Hacker News new | ask | show | jobs
by timclark 4082 days ago
In my opinion (and I have worked on large scale development in Scala in the past) it is just unnecessarily complicated.

Random annoyances off the top of my head - you can't necessarily understand an isolated function unless you know what implicits are being used, crazy overuse of operator overloading and slow compilation times (this has improved over the years).

You don't have to learn Scala, you could learn Clojure, F#, OCaml or Haskell. They would all teach you interesting aspects of programming and then you could come back and examine Scala with a broader perspective.

4 comments

+1 Implicits. We put very strict limits on use of implcits. They make code extremely difficult to reason about, but can also be incredibly dangerous. I once stumbled upon an implicit cast of Int to Float... Oh, my.
Is there any linters available for IDE's to ensure conformance with a vanilla ruleset of scala? If that existed, scala would be able to shape itself up nicely.
Their are linters available for scala (e.g. wartremover). Also, the Scala compiler supports a number of flags to warn you if your code is using some of Scala's 'more questionable' features. You can even tell the compiler to fail if any of these warnings occur. A list of useful flags can be found at https://tpolecat.github.io/2014/04/11/scalac-flags.html.

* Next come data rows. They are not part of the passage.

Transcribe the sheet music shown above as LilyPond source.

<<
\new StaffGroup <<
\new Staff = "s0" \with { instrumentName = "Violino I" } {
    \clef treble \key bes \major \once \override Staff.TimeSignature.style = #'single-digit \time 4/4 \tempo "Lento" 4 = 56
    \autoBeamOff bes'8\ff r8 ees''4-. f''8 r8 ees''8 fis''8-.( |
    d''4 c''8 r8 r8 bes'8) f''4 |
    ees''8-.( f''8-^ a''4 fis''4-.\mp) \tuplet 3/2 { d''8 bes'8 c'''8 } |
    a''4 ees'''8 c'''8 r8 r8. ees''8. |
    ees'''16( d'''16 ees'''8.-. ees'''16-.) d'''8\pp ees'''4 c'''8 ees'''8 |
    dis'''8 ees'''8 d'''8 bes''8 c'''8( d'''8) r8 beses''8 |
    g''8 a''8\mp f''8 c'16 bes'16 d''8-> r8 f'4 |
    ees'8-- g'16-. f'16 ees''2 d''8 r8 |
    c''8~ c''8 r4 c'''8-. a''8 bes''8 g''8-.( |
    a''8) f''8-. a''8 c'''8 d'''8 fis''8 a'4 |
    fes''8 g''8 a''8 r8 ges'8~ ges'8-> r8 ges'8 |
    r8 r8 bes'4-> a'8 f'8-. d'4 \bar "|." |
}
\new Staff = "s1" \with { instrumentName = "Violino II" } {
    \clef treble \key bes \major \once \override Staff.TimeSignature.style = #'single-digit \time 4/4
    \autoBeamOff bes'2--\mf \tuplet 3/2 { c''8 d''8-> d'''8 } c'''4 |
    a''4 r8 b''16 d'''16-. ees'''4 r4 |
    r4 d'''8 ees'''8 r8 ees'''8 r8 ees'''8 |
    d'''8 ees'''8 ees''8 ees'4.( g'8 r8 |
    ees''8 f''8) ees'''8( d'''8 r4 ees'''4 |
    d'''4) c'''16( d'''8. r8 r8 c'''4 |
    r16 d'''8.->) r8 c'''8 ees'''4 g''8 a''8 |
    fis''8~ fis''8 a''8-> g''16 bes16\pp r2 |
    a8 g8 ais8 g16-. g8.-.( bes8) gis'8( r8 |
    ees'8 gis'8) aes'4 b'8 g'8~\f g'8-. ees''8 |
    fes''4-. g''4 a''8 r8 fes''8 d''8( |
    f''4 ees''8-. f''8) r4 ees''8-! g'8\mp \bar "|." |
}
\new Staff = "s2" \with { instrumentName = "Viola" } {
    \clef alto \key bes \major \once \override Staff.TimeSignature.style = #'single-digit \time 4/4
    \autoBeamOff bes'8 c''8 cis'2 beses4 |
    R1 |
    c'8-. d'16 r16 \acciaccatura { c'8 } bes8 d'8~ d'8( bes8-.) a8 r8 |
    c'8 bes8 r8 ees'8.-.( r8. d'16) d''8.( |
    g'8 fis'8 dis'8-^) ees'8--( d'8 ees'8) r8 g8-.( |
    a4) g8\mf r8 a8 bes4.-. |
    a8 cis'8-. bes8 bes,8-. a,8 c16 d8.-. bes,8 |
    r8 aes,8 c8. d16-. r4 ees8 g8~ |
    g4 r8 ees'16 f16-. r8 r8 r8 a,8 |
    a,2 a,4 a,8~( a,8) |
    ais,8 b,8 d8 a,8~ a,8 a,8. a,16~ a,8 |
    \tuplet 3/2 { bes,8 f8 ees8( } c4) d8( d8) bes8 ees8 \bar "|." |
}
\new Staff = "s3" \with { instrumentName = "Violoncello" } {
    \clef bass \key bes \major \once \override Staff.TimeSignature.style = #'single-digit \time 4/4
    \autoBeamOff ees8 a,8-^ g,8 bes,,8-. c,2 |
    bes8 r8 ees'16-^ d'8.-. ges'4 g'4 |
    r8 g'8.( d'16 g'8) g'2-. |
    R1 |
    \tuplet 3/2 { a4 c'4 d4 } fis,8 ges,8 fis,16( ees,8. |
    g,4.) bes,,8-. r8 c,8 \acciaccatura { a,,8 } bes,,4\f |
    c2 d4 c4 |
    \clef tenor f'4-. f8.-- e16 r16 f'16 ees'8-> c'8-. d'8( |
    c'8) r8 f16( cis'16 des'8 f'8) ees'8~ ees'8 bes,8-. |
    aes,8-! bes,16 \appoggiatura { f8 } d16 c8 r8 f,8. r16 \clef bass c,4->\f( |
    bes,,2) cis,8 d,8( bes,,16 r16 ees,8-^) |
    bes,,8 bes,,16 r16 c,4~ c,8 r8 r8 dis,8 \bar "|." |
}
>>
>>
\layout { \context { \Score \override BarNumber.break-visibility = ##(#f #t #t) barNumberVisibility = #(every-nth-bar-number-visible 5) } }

You might also want to look at this excellent talk titled 'Toward a Safer Scala' at https://docs.google.com/presentation/d/1tCmphnyP3F5WUtd1iNLu... that recommends a number of best practices that can be followed using Scala.

If you're using sbt, I put together a giter8 template for scala/sbt projects that follows these best practice recommendations at https://github.com/hohonuuli/basicscala.g8

http://www.scalastyle.org/

There should be a linter for whatever IDE you happen to be using.

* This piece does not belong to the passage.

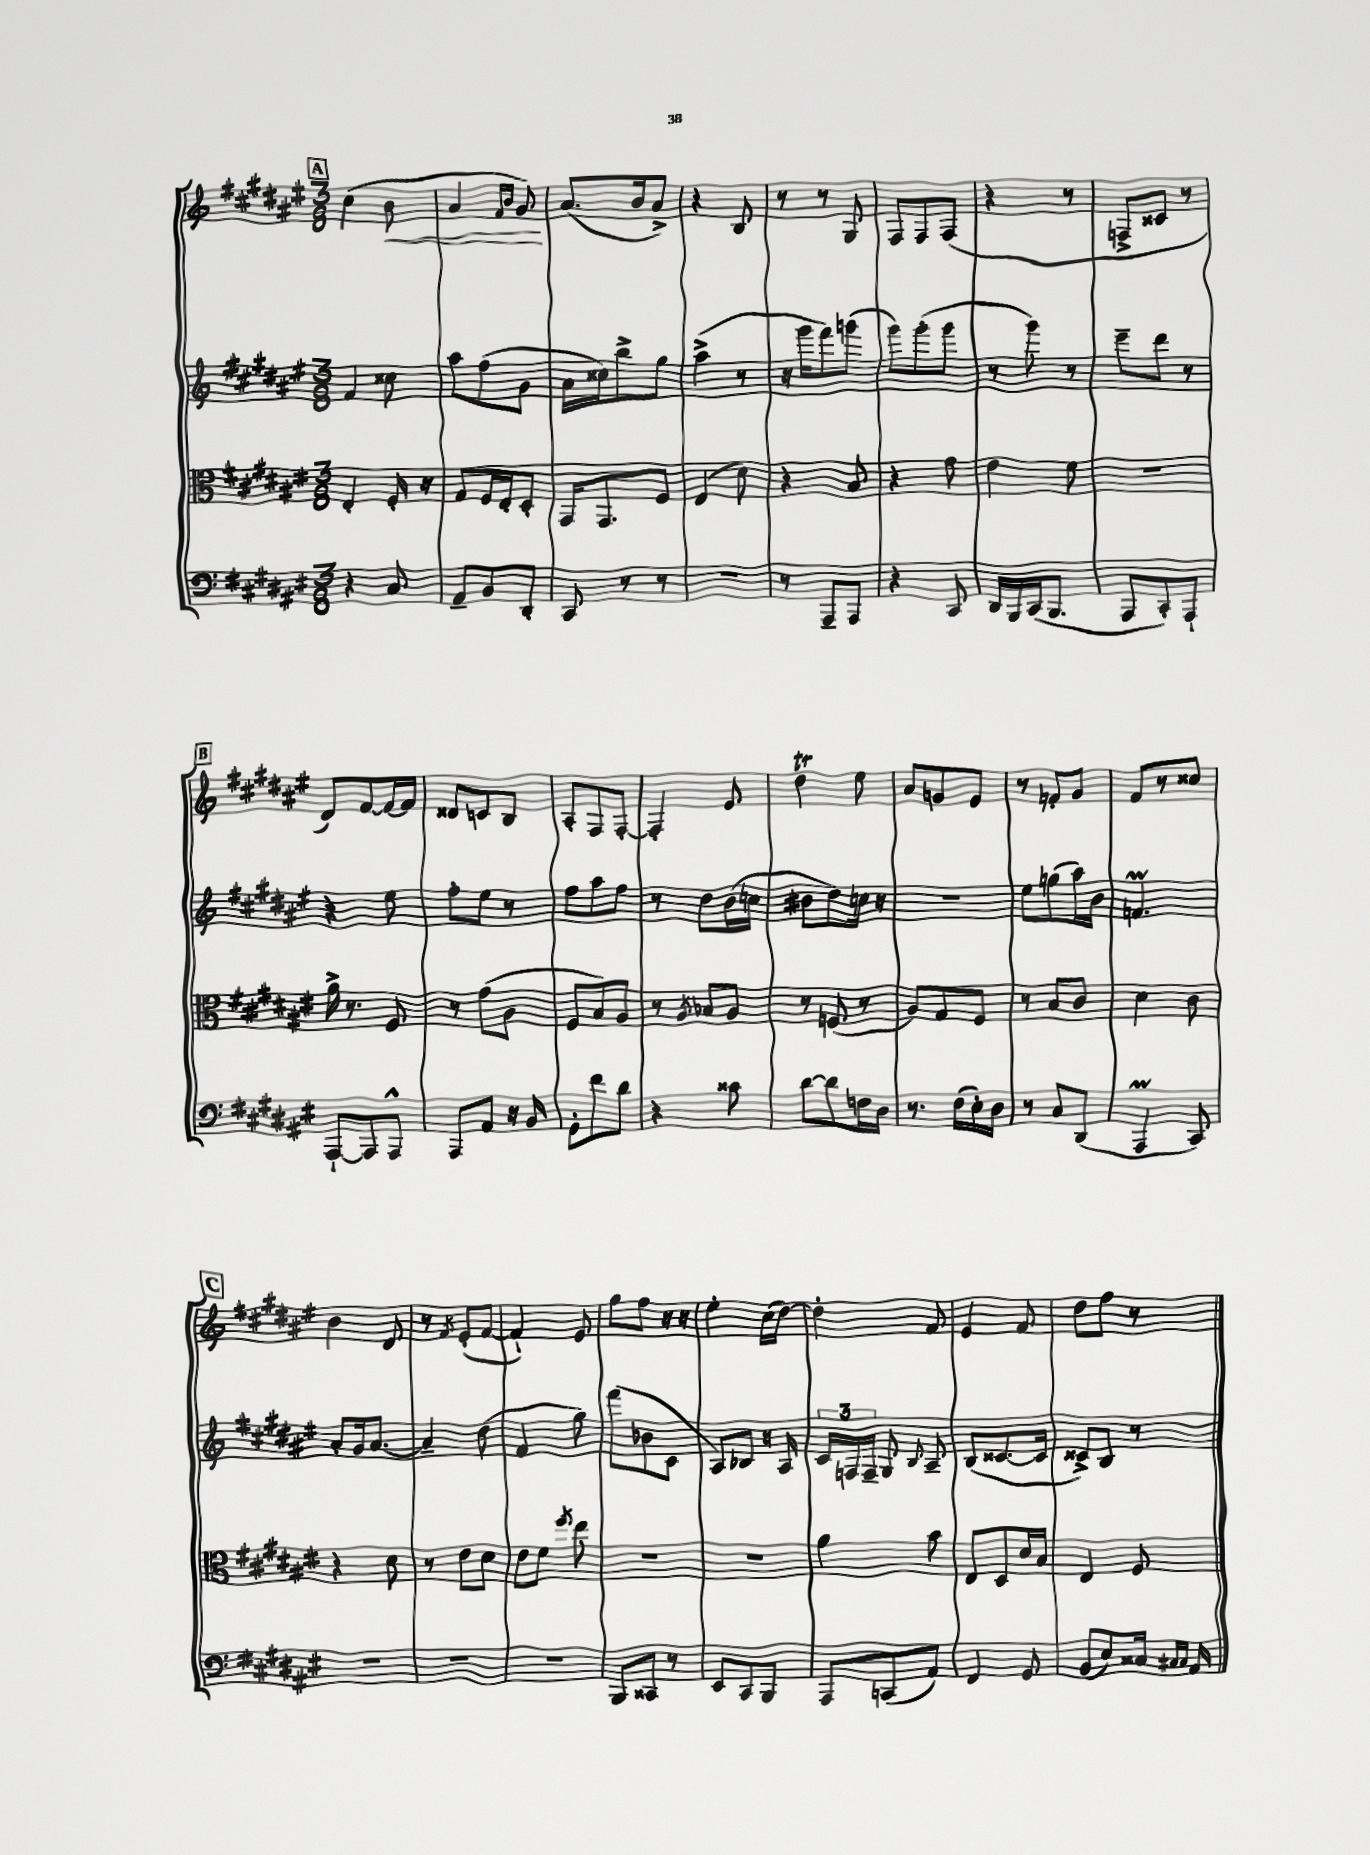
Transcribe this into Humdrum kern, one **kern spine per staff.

Any modern scala IDE highlights implicit conversions with a green underline, which I find is plenty to make them readable.
> crazy overuse of operator overloading

F# might not be the best place to go then:

http://stackoverflow.com/questions/2210854/can-you-define-yo...

https://msdn.microsoft.com/en-us/library/dd233204.aspx

Most languages have similar capabilities. E.g. in Java you can define a method called ★★★ if you want (edit: this specific example doesn't seem to work, but certainly non-ascii method names are possible). The difference is cultural; Java libraries generally wouldn't define such a method, while certain Scala libraries might.
FParsec is a port of a Haskell library, so not really reflective of F# culture.
Agreed that implicits were one of the critical things that caused me to move away from Scala. I really couldn't justify in my head the use of such a thing.
The one case I can make for implicit conversions (implicit parameters are brilliant and useful and not normally what people complain about) is the spray-routing DSL, e.g. https://github.com/spray/spray/blob/master/examples/spray-ro... . What would be a separate config file in any other framework is instead ordinary Scala code following the rules of ordinary Scala, which is wonderful - you can factor out and reuse common parts of your routing really easily, because it's all just code.
That actually sounds like you encountered code that shouldn't have been or you had people using Scalaz (which has weird operators taken from Haskell, looking at you <*>.)
For those who don't understand: Scalaz is an additional layer of syntax and tricks on top of what is already there. It seems to have quite a lot of power!

    implicit val option = new Traverse[Option] with MonadPlus[Option] {
    def point[A](a: => A) = Some(a)
    def bind[A, B](fa: Option[A])(f: A => Option[B]): Option[B] = fa flatMap f
    override def map[A, B](fa: Option[A])(f: A => B): Option[B] = fa map f
    def traverseImpl[F[_], A, B](fa: Option[A])(f: A => F[B])(implicit F: Applicative[F]) =
      fa map (a => F.map(f(a))(Some(_): Option[B])) getOrElse F.point(None)
    def empty[A]: Option[A] = None
    def plus[A](a: Option[A], b: => Option[A]) = a orElse b
    def foldR[A, B](fa: Option[A], z: B)(f: (A) => (=> B) => B): B = fa match {
      case Some(a) => f(a)(z)
      case None => z
    }
  }
Excerpt from https://github.com/scalaz/scalaz#type-class-instance-definit....
Looks pretty readable and reasonable.
That part is fine. The trouble with Scalaz is it adds a bunch of extra operators (that is, methods - the distinction doesn't exist in Scala) like |+|, \*> and >=>.
Scalaz is evil. Some of the operators are even non-ASCII.

Anyway, scala needs less weird operators, not more. Looking at you, parser combinator library.